In these and several other works, Gruber employs humour that’s often laden with double and triple references. Two bright orange, egg-shaped bowling balls (First Kiss, 2013) lie on the floor, begging to be lifted and referencing Gruber’s prior bowling-related works (one of which, Rails to Bliss [2012], lies in the back room). And in Xenophobia (2013), an old medicine cabinet hangs on the wall, its glass doors cinematically ajar, revealing an LCD screen in place of the central mirror panel. A parrot stares out while slowly lifting one claw and wing to balance. The video loop is jarringly short, and freezes briefly between plays, showing the seams of its own clipped status. Like an ironic twist on Rosalind Krauss’s seminal Video: The Aesthetics of Narcissism (1976) in which we are denied the image of the artist brushing his teeth, here, video-as-mirror is re-worked as mirror-as-video.

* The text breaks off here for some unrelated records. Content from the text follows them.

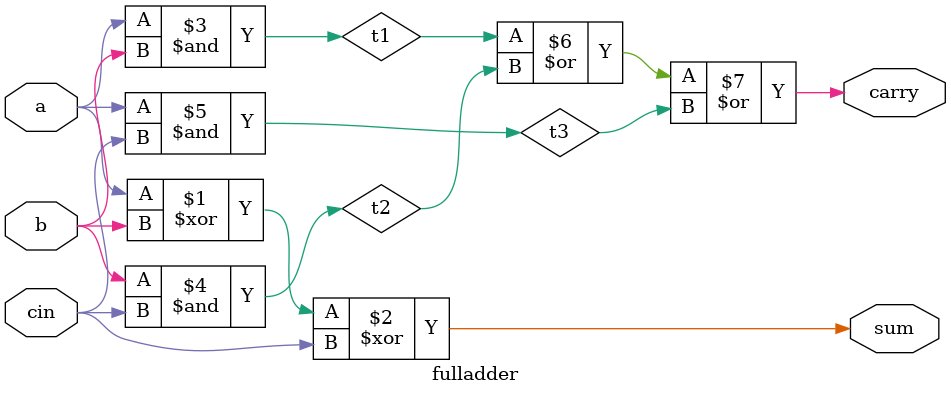
<source format=v>
module fulladder( a,b,cin, sum, carry );
    input a;
    input b;
    input cin;
    output sum;
    output carry;
    
    wire t1,t2,t3;
   xor (sum, a, b, cin);
   and  (t1, a, b);
   and  (t2, b, cin);
   and (t3, a, cin);
   or (carry, t1, t2, t3);
    
endmodule

</source>
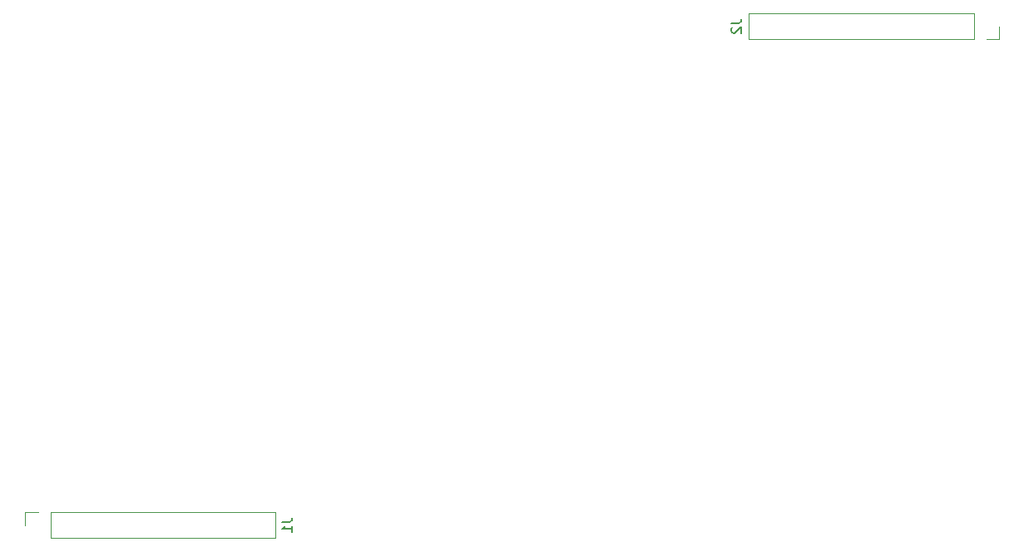
<source format=gbr>
%TF.GenerationSoftware,KiCad,Pcbnew,8.0.2*%
%TF.CreationDate,2025-01-05T21:37:03+01:00*%
%TF.ProjectId,lcd_display,6c63645f-6469-4737-906c-61792e6b6963,rev?*%
%TF.SameCoordinates,Original*%
%TF.FileFunction,Legend,Bot*%
%TF.FilePolarity,Positive*%
%FSLAX46Y46*%
G04 Gerber Fmt 4.6, Leading zero omitted, Abs format (unit mm)*
G04 Created by KiCad (PCBNEW 8.0.2) date 2025-01-05 21:37:03*
%MOMM*%
%LPD*%
G01*
G04 APERTURE LIST*
%ADD10C,0.150000*%
%ADD11C,0.120000*%
G04 APERTURE END LIST*
D10*
X50192819Y-73326666D02*
X50907104Y-73326666D01*
X50907104Y-73326666D02*
X51049961Y-73279047D01*
X51049961Y-73279047D02*
X51145200Y-73183809D01*
X51145200Y-73183809D02*
X51192819Y-73040952D01*
X51192819Y-73040952D02*
X51192819Y-72945714D01*
X51192819Y-74326666D02*
X51192819Y-73755238D01*
X51192819Y-74040952D02*
X50192819Y-74040952D01*
X50192819Y-74040952D02*
X50335676Y-73945714D01*
X50335676Y-73945714D02*
X50430914Y-73850476D01*
X50430914Y-73850476D02*
X50478533Y-73755238D01*
X95912819Y-22526666D02*
X96627104Y-22526666D01*
X96627104Y-22526666D02*
X96769961Y-22479047D01*
X96769961Y-22479047D02*
X96865200Y-22383809D01*
X96865200Y-22383809D02*
X96912819Y-22240952D01*
X96912819Y-22240952D02*
X96912819Y-22145714D01*
X96008057Y-22955238D02*
X95960438Y-23002857D01*
X95960438Y-23002857D02*
X95912819Y-23098095D01*
X95912819Y-23098095D02*
X95912819Y-23336190D01*
X95912819Y-23336190D02*
X95960438Y-23431428D01*
X95960438Y-23431428D02*
X96008057Y-23479047D01*
X96008057Y-23479047D02*
X96103295Y-23526666D01*
X96103295Y-23526666D02*
X96198533Y-23526666D01*
X96198533Y-23526666D02*
X96341390Y-23479047D01*
X96341390Y-23479047D02*
X96912819Y-22907619D01*
X96912819Y-22907619D02*
X96912819Y-23526666D01*
D11*
%TO.C,J1*%
X24008000Y-73660000D02*
X24008000Y-72330000D01*
X24008000Y-72330000D02*
X25338000Y-72330000D01*
X49528000Y-72330000D02*
X26608000Y-72330000D01*
X26608000Y-74990000D02*
X26608000Y-72330000D01*
X49528000Y-74990000D02*
X49528000Y-72330000D01*
X49528000Y-74990000D02*
X26608000Y-74990000D01*
%TO.C,J2*%
X123188000Y-22860000D02*
X123188000Y-24190000D01*
X123188000Y-24190000D02*
X121858000Y-24190000D01*
X97668000Y-24190000D02*
X120588000Y-24190000D01*
X120588000Y-21530000D02*
X120588000Y-24190000D01*
X97668000Y-21530000D02*
X97668000Y-24190000D01*
X97668000Y-21530000D02*
X120588000Y-21530000D01*
%TD*%
M02*

</source>
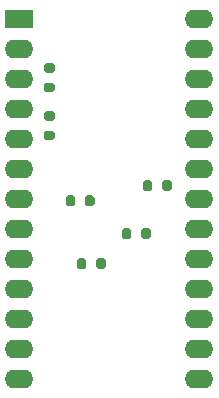
<source format=gbs>
G04 #@! TF.GenerationSoftware,KiCad,Pcbnew,5.1.12-84ad8e8a86~92~ubuntu20.04.1*
G04 #@! TF.CreationDate,2022-05-29T14:18:07-04:00*
G04 #@! TF.ProjectId,fluke9010-protection,666c756b-6539-4303-9130-2d70726f7465,rev?*
G04 #@! TF.SameCoordinates,Original*
G04 #@! TF.FileFunction,Soldermask,Bot*
G04 #@! TF.FilePolarity,Negative*
%FSLAX46Y46*%
G04 Gerber Fmt 4.6, Leading zero omitted, Abs format (unit mm)*
G04 Created by KiCad (PCBNEW 5.1.12-84ad8e8a86~92~ubuntu20.04.1) date 2022-05-29 14:18:07*
%MOMM*%
%LPD*%
G01*
G04 APERTURE LIST*
%ADD10R,2.400000X1.600000*%
%ADD11O,2.400000X1.600000*%
G04 APERTURE END LIST*
G36*
G01*
X133179000Y-85831000D02*
X133179000Y-86381000D01*
G75*
G02*
X132979000Y-86581000I-200000J0D01*
G01*
X132579000Y-86581000D01*
G75*
G02*
X132379000Y-86381000I0J200000D01*
G01*
X132379000Y-85831000D01*
G75*
G02*
X132579000Y-85631000I200000J0D01*
G01*
X132979000Y-85631000D01*
G75*
G02*
X133179000Y-85831000I0J-200000D01*
G01*
G37*
G36*
G01*
X134829000Y-85831000D02*
X134829000Y-86381000D01*
G75*
G02*
X134629000Y-86581000I-200000J0D01*
G01*
X134229000Y-86581000D01*
G75*
G02*
X134029000Y-86381000I0J200000D01*
G01*
X134029000Y-85831000D01*
G75*
G02*
X134229000Y-85631000I200000J0D01*
G01*
X134629000Y-85631000D01*
G75*
G02*
X134829000Y-85831000I0J-200000D01*
G01*
G37*
G36*
G01*
X139617000Y-79777000D02*
X139617000Y-79227000D01*
G75*
G02*
X139817000Y-79027000I200000J0D01*
G01*
X140217000Y-79027000D01*
G75*
G02*
X140417000Y-79227000I0J-200000D01*
G01*
X140417000Y-79777000D01*
G75*
G02*
X140217000Y-79977000I-200000J0D01*
G01*
X139817000Y-79977000D01*
G75*
G02*
X139617000Y-79777000I0J200000D01*
G01*
G37*
G36*
G01*
X137967000Y-79777000D02*
X137967000Y-79227000D01*
G75*
G02*
X138167000Y-79027000I200000J0D01*
G01*
X138567000Y-79027000D01*
G75*
G02*
X138767000Y-79227000I0J-200000D01*
G01*
X138767000Y-79777000D01*
G75*
G02*
X138567000Y-79977000I-200000J0D01*
G01*
X138167000Y-79977000D01*
G75*
G02*
X137967000Y-79777000I0J200000D01*
G01*
G37*
G36*
G01*
X133076000Y-81047000D02*
X133076000Y-80497000D01*
G75*
G02*
X133276000Y-80297000I200000J0D01*
G01*
X133676000Y-80297000D01*
G75*
G02*
X133876000Y-80497000I0J-200000D01*
G01*
X133876000Y-81047000D01*
G75*
G02*
X133676000Y-81247000I-200000J0D01*
G01*
X133276000Y-81247000D01*
G75*
G02*
X133076000Y-81047000I0J200000D01*
G01*
G37*
G36*
G01*
X131426000Y-81047000D02*
X131426000Y-80497000D01*
G75*
G02*
X131626000Y-80297000I200000J0D01*
G01*
X132026000Y-80297000D01*
G75*
G02*
X132226000Y-80497000I0J-200000D01*
G01*
X132226000Y-81047000D01*
G75*
G02*
X132026000Y-81247000I-200000J0D01*
G01*
X131626000Y-81247000D01*
G75*
G02*
X131426000Y-81047000I0J200000D01*
G01*
G37*
G36*
G01*
X130323000Y-69933000D02*
X129773000Y-69933000D01*
G75*
G02*
X129573000Y-69733000I0J200000D01*
G01*
X129573000Y-69333000D01*
G75*
G02*
X129773000Y-69133000I200000J0D01*
G01*
X130323000Y-69133000D01*
G75*
G02*
X130523000Y-69333000I0J-200000D01*
G01*
X130523000Y-69733000D01*
G75*
G02*
X130323000Y-69933000I-200000J0D01*
G01*
G37*
G36*
G01*
X130323000Y-71583000D02*
X129773000Y-71583000D01*
G75*
G02*
X129573000Y-71383000I0J200000D01*
G01*
X129573000Y-70983000D01*
G75*
G02*
X129773000Y-70783000I200000J0D01*
G01*
X130323000Y-70783000D01*
G75*
G02*
X130523000Y-70983000I0J-200000D01*
G01*
X130523000Y-71383000D01*
G75*
G02*
X130323000Y-71583000I-200000J0D01*
G01*
G37*
G36*
G01*
X137839000Y-83841000D02*
X137839000Y-83291000D01*
G75*
G02*
X138039000Y-83091000I200000J0D01*
G01*
X138439000Y-83091000D01*
G75*
G02*
X138639000Y-83291000I0J-200000D01*
G01*
X138639000Y-83841000D01*
G75*
G02*
X138439000Y-84041000I-200000J0D01*
G01*
X138039000Y-84041000D01*
G75*
G02*
X137839000Y-83841000I0J200000D01*
G01*
G37*
G36*
G01*
X136189000Y-83841000D02*
X136189000Y-83291000D01*
G75*
G02*
X136389000Y-83091000I200000J0D01*
G01*
X136789000Y-83091000D01*
G75*
G02*
X136989000Y-83291000I0J-200000D01*
G01*
X136989000Y-83841000D01*
G75*
G02*
X136789000Y-84041000I-200000J0D01*
G01*
X136389000Y-84041000D01*
G75*
G02*
X136189000Y-83841000I0J200000D01*
G01*
G37*
G36*
G01*
X129773000Y-74847000D02*
X130323000Y-74847000D01*
G75*
G02*
X130523000Y-75047000I0J-200000D01*
G01*
X130523000Y-75447000D01*
G75*
G02*
X130323000Y-75647000I-200000J0D01*
G01*
X129773000Y-75647000D01*
G75*
G02*
X129573000Y-75447000I0J200000D01*
G01*
X129573000Y-75047000D01*
G75*
G02*
X129773000Y-74847000I200000J0D01*
G01*
G37*
G36*
G01*
X129773000Y-73197000D02*
X130323000Y-73197000D01*
G75*
G02*
X130523000Y-73397000I0J-200000D01*
G01*
X130523000Y-73797000D01*
G75*
G02*
X130323000Y-73997000I-200000J0D01*
G01*
X129773000Y-73997000D01*
G75*
G02*
X129573000Y-73797000I0J200000D01*
G01*
X129573000Y-73397000D01*
G75*
G02*
X129773000Y-73197000I200000J0D01*
G01*
G37*
D10*
X127516000Y-65382000D03*
D11*
X127516000Y-67922000D03*
X142756000Y-95862000D03*
X127516000Y-70462000D03*
X142756000Y-93322000D03*
X127516000Y-73002000D03*
X142756000Y-90782000D03*
X127516000Y-75542000D03*
X142756000Y-88242000D03*
X127516000Y-78082000D03*
X142756000Y-85702000D03*
X127516000Y-80622000D03*
X142756000Y-83162000D03*
X127516000Y-83162000D03*
X142756000Y-80622000D03*
X127516000Y-85702000D03*
X142756000Y-78082000D03*
X127516000Y-88242000D03*
X142756000Y-75542000D03*
X127516000Y-90782000D03*
X142756000Y-73002000D03*
X127516000Y-93322000D03*
X142756000Y-70462000D03*
X127516000Y-95862000D03*
X142756000Y-67922000D03*
X142756000Y-65382000D03*
M02*

</source>
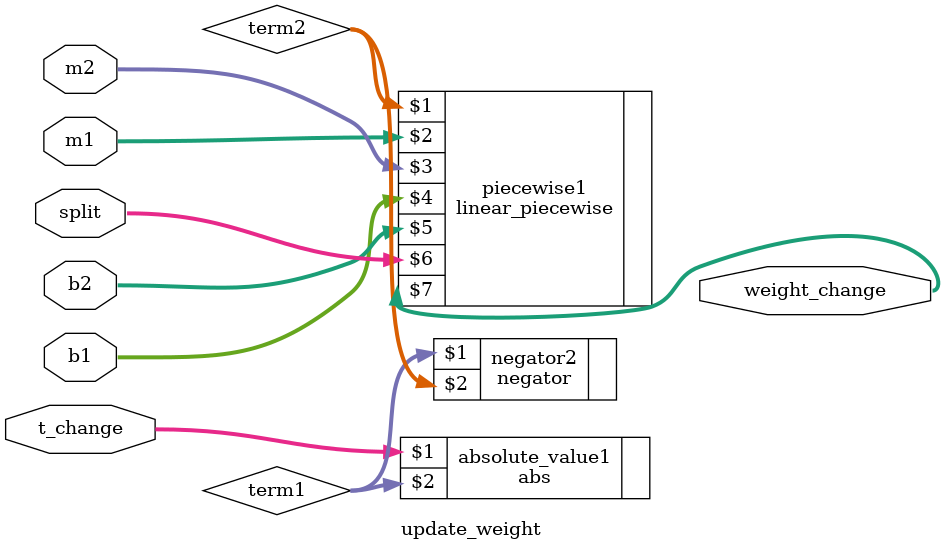
<source format=sv>
module update_weight #(
	parameter N=32,
	parameter Q=16
)(
	input [N-1:0] t_change,
	input [N-1:0] m1,
	input [N-1:0] m2,
	input [N-1:0] b1,
	input [N-1:0] b2,
    input [N-1:0] split,
	output [N-1:0] weight_change 
);
	reg [N-1:0] term1, term2;

	abs absolute_value1 ( t_change, term1 ); // abs|(t_change)
	negator negator2 ( term1, term2 ); // (abs|(t_change))*-1
	linear_piecewise piecewise1 ( 
        term2, 
        m1, 
        m2, 
        b1, 
        b2, 
        split, 
        weight_change 
    ); // e^((abs|(t_change))*-1)
endmodule

</source>
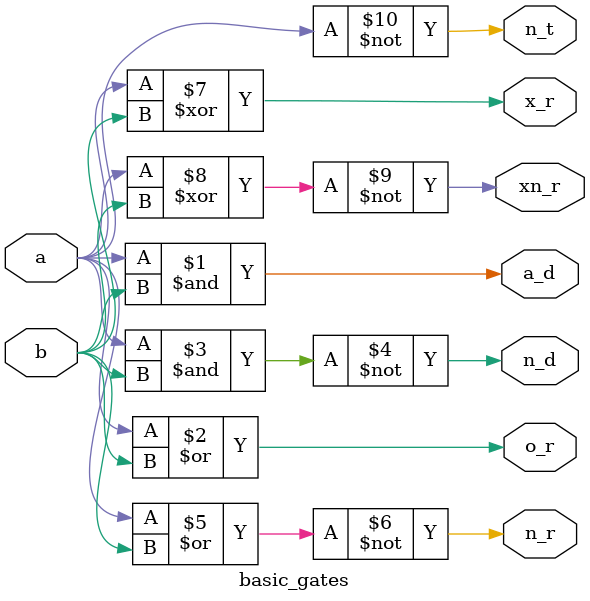
<source format=v>
`timescale 1ns / 1ps

//DATA FLOW//
/*module basic_gates(n_t,a_d,o_r,n_d,n_r,x_r,xn_r,a,b);
input a,b;
output n_t,a_d,o_r,n_d,n_r,x_r,xn_r;
assign n_t = ~a;
assign a_d = a & b;
assign o_r = a | b;
assign n_d = ~(a & b);
assign n_r = ~(a | b);
assign x_r = a ^ b;
assign xn_r = ~(a ^ b);

endmodule*/

//BEHAVIORAL//
/* module basic_gates(n_t,a_d,o_r,n_d,n_r,x_r,xn_r,a,b);
input a,b;
output reg n_t,a_d,o_r,n_d,n_r,x_r,xn_r;
always@(a,b)
begin
 n_t = ~a;
 a_d = a & b;
 o_r = a | b;
 n_d = ~(a & b);
n_r = ~(a | b);
x_r = a ^ b;
xn_r = ~(a ^ b);
end
endmodule*/

//Structural//
module basic_gates(n_t,a_d,o_r,n_d,n_r,x_r,xn_r,a,b);
input a,b;
output n_t,a_d,o_r,n_d,n_r,x_r,xn_r;
not not1(n_t,a);
and and1(a_d,a,b);
or or1(o_r,a,b);
nand nand1(n_d,a,b);
nor nor1(n_r,a,b);
xor xor1(x_r,a,b);
xnor xnor1(xn_r,a,b);
endmodule



</source>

Most of the appropriated video in the show comes from Gruber’s Study in Sculpture series (2004–present), in which he selects clips he believes reference sculpture from the many Hollywood blockbusters he watched while growing up in Jerusalem. For Evasive Action (2013), the artist placed a 1992 Sony home cinema monitor on its side, and flipped a looping clip from Frank Perry’s The Swimmer (1968) upside down so that Burt Lancaster appears to be climbing upwards against gravity. Study in Sculpture No. 39 (2013) features a short looping clip from True Romance (1993) in which Lee (Saul Rubinek) asks: ‘would you like a little coffee with your sugar?’ to which Clarence (Christian Slater) answers ‘Lee, I’m not satisfied until the spoon stands straight up.’ Gruber turns these clips into an evolving, moving target definition of sculpture, an exercise in using his own archive of experiences and references to read art (in a reversal of the more frequent tendency to use art discourse to read life and popular culture). But more than that, Gruber begins to bring us into his methodology, training us to read his work.

The best example of this is one of the central pieces of the show, which shares the title of the exhibition, Every Corner of the Soul (2013), taken from Michel Foucault’s 1983 lecture at UC Berkeley, The Culture of the Self. The work comprises a very short looped audio clip from Foucault’s speech played on a speaker and a looped video of the artist’s foot projected onto the wall from a projector standing on its side in the middle of the gallery floor. The projection intersects with a painted chalkboard, a bag and towel (as though Gruber has just returned from the gym). Foucault’s voice is softer than the sound of the artist’s foot gently sticking down onto the cement floor and unsticking to bounce back up again, in and out of focus on the projection. Perhaps the training that artists complete is the unseen action of the art world, but Assaf Gruber makes it one of his primary materials.

Sara Stern is an artist and writer based in Berlin, New York, and Cambridge, MA.